I promised myself that I wouldn’t work too much over the holiday period… A few check ins with clients here and there, but I was really trying to stay away from my Bellies and Beyond Facebook and Instagram accounts and definitely no blogging. But today something happened and I actually couldn’t help but blog about it.
I checked my Timehop app and was scrolling through it when something basically jumped out of my phone and slapped me in the face. (First things first if you have no idea what a Timehop is then you haven’t read all my blogs – read https://www.belliesandbeyond.com.au/blog/time-hopping). I stared at the phone in disbelief that it had been a year since I wrote the blog “It won’t be like this forever”. (https://www.belliesandbeyond.com.au/blog/it-wont-be-like-this-forever) This blog was probably the hardest for me to write, the one that I regard as the most important I’ve ever written and it’s of course the one closest to my heart. I felt it was really important to follow up to those that read it, one year later. A bit of a check in I suppose.
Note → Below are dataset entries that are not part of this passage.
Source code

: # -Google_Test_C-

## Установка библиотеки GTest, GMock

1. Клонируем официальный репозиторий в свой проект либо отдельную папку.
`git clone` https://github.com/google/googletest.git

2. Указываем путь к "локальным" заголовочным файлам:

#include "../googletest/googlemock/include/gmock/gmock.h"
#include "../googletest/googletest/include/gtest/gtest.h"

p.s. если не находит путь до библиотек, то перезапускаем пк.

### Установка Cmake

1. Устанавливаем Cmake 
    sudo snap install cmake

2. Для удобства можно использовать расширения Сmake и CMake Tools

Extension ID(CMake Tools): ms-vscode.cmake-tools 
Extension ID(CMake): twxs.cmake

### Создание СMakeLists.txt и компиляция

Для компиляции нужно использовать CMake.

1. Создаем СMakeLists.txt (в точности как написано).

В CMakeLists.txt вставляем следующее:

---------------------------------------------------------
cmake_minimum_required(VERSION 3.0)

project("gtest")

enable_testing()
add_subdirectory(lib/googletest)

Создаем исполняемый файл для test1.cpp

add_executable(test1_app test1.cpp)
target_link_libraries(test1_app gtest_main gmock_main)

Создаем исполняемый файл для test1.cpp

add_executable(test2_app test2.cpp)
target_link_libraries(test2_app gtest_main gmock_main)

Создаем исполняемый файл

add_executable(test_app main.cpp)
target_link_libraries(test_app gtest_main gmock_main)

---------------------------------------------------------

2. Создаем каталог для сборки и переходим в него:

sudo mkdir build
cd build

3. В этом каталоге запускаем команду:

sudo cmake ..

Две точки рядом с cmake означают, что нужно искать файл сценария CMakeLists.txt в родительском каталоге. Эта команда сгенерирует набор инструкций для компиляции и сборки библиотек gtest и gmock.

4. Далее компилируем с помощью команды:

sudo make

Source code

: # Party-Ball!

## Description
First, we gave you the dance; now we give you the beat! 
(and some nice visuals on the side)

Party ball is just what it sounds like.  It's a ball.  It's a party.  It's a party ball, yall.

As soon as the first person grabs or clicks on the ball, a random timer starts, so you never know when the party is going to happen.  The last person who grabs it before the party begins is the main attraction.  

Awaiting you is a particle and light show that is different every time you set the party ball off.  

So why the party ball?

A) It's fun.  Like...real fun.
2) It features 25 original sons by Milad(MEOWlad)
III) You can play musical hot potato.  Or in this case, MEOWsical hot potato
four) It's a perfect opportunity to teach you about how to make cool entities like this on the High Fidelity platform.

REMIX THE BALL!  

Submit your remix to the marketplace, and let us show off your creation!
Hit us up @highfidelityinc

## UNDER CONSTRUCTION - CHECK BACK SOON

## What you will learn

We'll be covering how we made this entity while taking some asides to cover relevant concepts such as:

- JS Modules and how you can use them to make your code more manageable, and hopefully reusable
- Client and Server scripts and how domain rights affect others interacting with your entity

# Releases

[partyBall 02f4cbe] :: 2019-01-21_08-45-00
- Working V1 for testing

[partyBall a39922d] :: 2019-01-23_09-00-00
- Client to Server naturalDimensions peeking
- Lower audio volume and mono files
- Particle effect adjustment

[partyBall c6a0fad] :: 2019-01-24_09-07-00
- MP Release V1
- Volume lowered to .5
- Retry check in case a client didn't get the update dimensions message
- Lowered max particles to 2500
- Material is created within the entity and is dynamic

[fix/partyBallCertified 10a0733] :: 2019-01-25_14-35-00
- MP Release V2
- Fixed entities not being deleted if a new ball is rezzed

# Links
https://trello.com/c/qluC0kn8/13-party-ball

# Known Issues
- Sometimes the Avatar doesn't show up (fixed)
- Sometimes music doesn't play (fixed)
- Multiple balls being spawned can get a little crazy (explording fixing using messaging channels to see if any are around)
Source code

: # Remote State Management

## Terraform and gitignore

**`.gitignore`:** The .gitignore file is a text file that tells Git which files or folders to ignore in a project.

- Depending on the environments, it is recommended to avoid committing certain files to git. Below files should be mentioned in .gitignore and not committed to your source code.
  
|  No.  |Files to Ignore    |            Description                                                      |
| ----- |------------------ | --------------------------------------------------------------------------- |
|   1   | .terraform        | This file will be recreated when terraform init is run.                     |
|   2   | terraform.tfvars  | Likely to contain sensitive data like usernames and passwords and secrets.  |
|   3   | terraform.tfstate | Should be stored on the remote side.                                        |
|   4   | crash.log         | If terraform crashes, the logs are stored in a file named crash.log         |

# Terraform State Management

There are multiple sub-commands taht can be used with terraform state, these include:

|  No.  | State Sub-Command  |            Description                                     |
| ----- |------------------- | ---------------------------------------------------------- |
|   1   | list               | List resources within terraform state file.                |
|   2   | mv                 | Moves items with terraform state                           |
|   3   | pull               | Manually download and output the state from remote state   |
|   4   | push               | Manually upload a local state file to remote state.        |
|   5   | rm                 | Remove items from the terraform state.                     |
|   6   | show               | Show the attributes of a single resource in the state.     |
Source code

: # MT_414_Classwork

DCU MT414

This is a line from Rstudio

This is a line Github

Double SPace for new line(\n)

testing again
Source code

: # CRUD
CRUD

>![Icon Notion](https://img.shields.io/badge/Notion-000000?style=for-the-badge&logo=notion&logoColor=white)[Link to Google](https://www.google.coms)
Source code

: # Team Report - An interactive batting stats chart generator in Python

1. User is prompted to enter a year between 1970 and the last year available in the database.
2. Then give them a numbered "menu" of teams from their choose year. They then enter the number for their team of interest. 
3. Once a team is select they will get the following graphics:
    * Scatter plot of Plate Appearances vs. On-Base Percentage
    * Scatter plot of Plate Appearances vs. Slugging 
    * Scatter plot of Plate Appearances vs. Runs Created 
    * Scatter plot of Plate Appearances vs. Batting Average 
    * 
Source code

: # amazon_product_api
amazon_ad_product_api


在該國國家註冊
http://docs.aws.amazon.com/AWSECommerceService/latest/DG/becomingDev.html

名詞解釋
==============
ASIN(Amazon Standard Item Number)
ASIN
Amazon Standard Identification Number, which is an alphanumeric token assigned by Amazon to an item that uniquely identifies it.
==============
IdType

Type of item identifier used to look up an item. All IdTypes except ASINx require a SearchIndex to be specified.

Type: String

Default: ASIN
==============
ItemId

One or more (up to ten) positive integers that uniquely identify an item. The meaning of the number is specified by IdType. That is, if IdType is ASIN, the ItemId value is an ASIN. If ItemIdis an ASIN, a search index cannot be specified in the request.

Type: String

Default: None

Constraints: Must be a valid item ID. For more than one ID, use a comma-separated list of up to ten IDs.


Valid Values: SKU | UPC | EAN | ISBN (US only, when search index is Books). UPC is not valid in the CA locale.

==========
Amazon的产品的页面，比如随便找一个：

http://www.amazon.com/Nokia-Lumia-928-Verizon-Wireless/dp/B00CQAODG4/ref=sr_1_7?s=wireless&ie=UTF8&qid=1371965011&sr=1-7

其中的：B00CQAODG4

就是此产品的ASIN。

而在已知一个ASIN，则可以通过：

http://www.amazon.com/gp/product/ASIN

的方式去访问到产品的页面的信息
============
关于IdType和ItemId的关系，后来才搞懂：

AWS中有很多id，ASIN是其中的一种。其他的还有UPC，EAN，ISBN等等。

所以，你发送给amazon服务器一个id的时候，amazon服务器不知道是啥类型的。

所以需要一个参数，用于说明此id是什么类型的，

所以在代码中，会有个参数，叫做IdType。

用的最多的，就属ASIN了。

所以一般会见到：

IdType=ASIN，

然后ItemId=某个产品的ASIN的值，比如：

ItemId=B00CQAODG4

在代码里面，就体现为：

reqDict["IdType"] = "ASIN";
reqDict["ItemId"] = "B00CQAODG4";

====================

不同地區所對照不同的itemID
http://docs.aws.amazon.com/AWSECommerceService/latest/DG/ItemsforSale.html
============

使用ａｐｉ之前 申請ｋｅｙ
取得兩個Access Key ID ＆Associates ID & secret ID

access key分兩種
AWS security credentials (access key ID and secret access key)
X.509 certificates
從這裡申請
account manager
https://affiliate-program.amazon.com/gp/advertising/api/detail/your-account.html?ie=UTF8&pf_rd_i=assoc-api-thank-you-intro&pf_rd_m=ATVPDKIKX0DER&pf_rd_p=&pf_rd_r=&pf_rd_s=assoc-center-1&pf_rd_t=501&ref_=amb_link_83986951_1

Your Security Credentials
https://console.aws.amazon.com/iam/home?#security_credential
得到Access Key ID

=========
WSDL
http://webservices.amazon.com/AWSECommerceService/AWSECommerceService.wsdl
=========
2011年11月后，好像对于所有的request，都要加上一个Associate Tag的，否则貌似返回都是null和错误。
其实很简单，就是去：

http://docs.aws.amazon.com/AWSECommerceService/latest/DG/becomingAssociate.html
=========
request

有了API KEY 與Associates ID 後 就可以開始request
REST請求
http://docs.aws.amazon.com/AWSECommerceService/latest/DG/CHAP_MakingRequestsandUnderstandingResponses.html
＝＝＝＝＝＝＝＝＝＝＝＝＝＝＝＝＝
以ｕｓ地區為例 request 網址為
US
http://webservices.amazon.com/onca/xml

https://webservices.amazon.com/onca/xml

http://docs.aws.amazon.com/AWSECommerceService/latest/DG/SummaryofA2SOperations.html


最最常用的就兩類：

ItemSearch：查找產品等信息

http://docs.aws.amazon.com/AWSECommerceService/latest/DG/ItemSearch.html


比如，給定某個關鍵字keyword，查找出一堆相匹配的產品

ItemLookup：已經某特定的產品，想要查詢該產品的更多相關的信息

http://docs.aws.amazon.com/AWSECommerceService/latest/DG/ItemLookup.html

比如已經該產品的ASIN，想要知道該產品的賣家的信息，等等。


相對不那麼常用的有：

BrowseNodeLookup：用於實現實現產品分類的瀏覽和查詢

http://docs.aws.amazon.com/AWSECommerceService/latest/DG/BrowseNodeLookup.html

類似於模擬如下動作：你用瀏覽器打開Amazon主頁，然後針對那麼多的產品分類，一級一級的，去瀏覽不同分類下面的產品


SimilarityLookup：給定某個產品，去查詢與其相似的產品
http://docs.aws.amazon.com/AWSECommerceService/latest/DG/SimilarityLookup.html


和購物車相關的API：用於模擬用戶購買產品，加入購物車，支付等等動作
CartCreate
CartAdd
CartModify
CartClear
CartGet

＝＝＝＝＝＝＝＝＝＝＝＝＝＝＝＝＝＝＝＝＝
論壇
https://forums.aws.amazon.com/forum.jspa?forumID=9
To be honest, a year later I am absolutely flying. I am so thankful for the age gap that was pressed upon me. My two girls are absolutely best friends and they share everything from a bedroom, to toys, their food and most recently gastro! They have nap times together, eat the same foods and really life is amazing for us three Abraham girls.
Since I wrote that Blog I have had so many wonderfully honest mothers email me to talk about how they feel the same way. They have opened their hearts and dug deep and told me about their Post Natal Depression, the way they dread each day, the mother guilt they feel on a daily basis and how much they struggle with how they feel. If any of you mothers are reading this and feel this way, I am urging you to go and get help. Start with your family GP and explore your options. My biggest regret to this day is not asking for enough help. Our happiness (or lack of) directly impacts our children and just like we can only be as happy as our most unhappy child – they too feel everything you feel, and frustratingly for them cannot put it in to words.
I learnt this lesson a few months ago. I was stuck in a rut. I was having a hard time with Mikah who was doing everything that normal three year olds do. My husband had moved away for 6 months for work only returning every few weeks and we had sold our apartment and were struggling to find a new house. Even writing it makes me tense up – it was a lot to deal with by myself and if a friend came to me I would tell them to stop being so hard on themselves, and I would remind them they were doing the best they can. But somehow the advice that we would give our friends often isn’t good enough for ourselves. And I became the exact mother I didn’t want to be; a shouter. By nature this is not me, I have always prided myself on being a patient mother, a mother that understands the developmental stages of her children and is really present at all times. I lost myself for a little while and was more focused on refreshing my Safari several times a day to check the latest house on Domain. I lost sight of what was important and instead of getting the mother that I want to be, the girls got an exhausted, short fused and exasperated mother. Out of desperation to nest my little family, I lost my way a little. Every night I would lie down and go over my day and promise myself that tomorrow would be different. It took a little while to get my act together but as soon as I managed to sort it out – so too did Mikah. Almost overnight, like a Domino effect – she changed. As I settled more, so too did Mikah. As I laughed more – so too did she. I realised that she could only be as happy as I could. It was a lesson I had learnt a year ago and it seemed I needed a refresher course.
So a year later, I am totally in my groove with the girls and sometimes catch myself worrying about the future, knowing full well that it won’t be like this forever. When they are busy playing together in their room and don’t want me, I think back to when I used to complain every time I had to sit on the floor and talk baby with them. Or when Mikah dresses herself I can’t believe I’m not needed (or wanted) to help. The other day I went to grocery shopping with both girls myself and then to the beach. Not too long ago I couldn’t have ever imagined being able to manage all that. I sat on the sand with a book and read with one eye on the pages and the other on the girls. I couldn’t help but think about how far I had come – how far they had come.. The Rebecca of two years ago was unhappy with what life/god had given me and now I’m desperately trying to slow down time so that it can be like this forever.